The proposed actions by the US Trade Representative on foreign-built and foreign-flagged ships entering US ports has raised concerns among farmers. Fees up to $1.5 million on ships arriving at US ports, if the ships are Chinese, built, operated or flagged would hit us ag in the wallet. Mike Steenhoek is the Executive Director of the Soy Transportation Coalition and says the issue is with how the program would be implemented.
“This is not a complex mathematical exercise. This will easily price us out of much of the international marketplace, and so that’s the real concern, is that in the effort to try to promote a Made in America industry, US shipbuilding, they’re going to have negative consequences on other Made in America industries like agriculture and others.”
The American Soybean Association estimates vessels going from the Pacific Northwest to China would see a cost increase up to $12.29 a bushel on soybeans.

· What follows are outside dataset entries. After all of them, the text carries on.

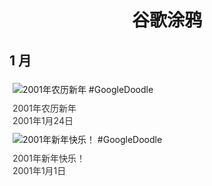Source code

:
<h1 align="center"> 谷歌涂鸦 </h1>




## 1 月

<div class="image">


<img src="" alt="2001年农历新年 #GoogleDoodle" style="margin: 5px"/>
<div class="info" style="font-size: 14px; color:#333333; margin:5px"><div class="title">2001年农历新年</div><div class="date">2001年1月24日</div></div>

<img src="" alt="2001年新年快乐！ #GoogleDoodle" style="margin: 5px"/>
<div class="info" style="font-size: 14px; color:#333333; margin:5px"><div class="title">2001年新年快乐！</div><div class="date">2001年1月1日</div></div>

</div>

“Whenever you drop a significant cost on that those costs will get passed on to in our case, farmers and agriculture, you know, someone could say, well, just pass those costs on to your customers. If we tried to do that, what our customers would say is, today is an excellent day to buy more soybeans from Brazil or Argentina.”
Steenhoek is quick to point out that farmers are the ultimate Made in America constituency, but they could not withstand an economic blow like that.
“Things like barges and tow boats, dredges, those all have to be built in the United States. There’s a law that that stipulates that, it’s called the Jones Act, and we were so we’ve been long supportive of that. So we have this track record of supporting the domestic ship building industry. We think that certainly has room to improve over time, and we applaud the administration for pursuing that. Again, it’s all about the time horizon for execution and doing it in a way that doesn’t harm other made-in-America industries.”
Steenhoek says the reaction to the USTR proposal has been overwhelmingly negative.